Eventually the military command sought to limit the scope of the drug war. In May 1971, Director of Pacification John Paul Vann sent a memo to senior advisers warning them not to spray marijuana growing fields in the Chau Doc, An Giang, and Se Dec provinces controlled by the Hoa-Hao sect. He feared alienating them and driving them into the hands of the National Liberation Front (the southern based resistance movement). Vann viewed the marijuana program as a bane to broader pacification efforts designed to win over the “hearts and minds” of the South Vietnamese people. The programs nevertheless continued, in part as a covert means of funneling weapons to state security forces bent on stamping out the political opposition. In this respect, the War on Drugs proved to be something of a success, especially as Congress began lobbying for cutting off aid to regimes implicated in systematic human rights violations.
In spite of the overriding failure to curb supply rates, Nixon’s drug-control formula was adopted by successive administrations, which institutionalized the War on Drugs as a crucial dimension of American national security policy. The Reagan, Bush, and Clinton administrations were fixated on international interdiction in Latin America, where chemical spraying campaigns directed against predominantly poor farmers and the use of private mercenary firms like Dyncorps bred a sustained political backlash, culminating in the election of Evo Morales to the presidency and expulsion of the Drug Enforcement Administration from Bolivia. Afghanistan became the focal point under Bush II, with similar deleterious effects. Most disturbingly, the U.S. funded Afghan police have been implicated in major human rights violations, including the brutalization and torture of prisoners and terrorization of whole communities suspected of supporting the Taliban. All the while, Hamid Karzai’s own brother, Walid, is reputed to be the biggest heroin exporter in the country along with CIA backed warlords.

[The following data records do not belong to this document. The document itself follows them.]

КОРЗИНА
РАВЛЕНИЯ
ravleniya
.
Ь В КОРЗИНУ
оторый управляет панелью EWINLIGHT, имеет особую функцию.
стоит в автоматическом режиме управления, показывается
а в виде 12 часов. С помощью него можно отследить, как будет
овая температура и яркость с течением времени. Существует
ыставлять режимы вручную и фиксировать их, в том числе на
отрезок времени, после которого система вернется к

While acknowledging that there is no magic solution, Holbrooke has recently talked about switching to a strategy of alternative crop development. In the past, however, this approach has predominantly failed, largely because of an inability to create a viable livelihood for farmers and because the programs have often been implemented in an environmentally unsustainable and coercive way by USAID in collaboration with corrupt officials, resulting in displacement and the destruction of the rural social fabric. The U.S. should proceed with caution, and also think about finding a diplomatic settlement capable of bringing peace to a land ravaged by successive imperial interventions. This is the first and only precondition capable of curtailing the growth of the drug trade and fostering a climate in which genuine social and economic development can take root.
By Jeremy Kuzmarov
Jeremy Kuzmarov is Assistant Professor of History, Tulsa University.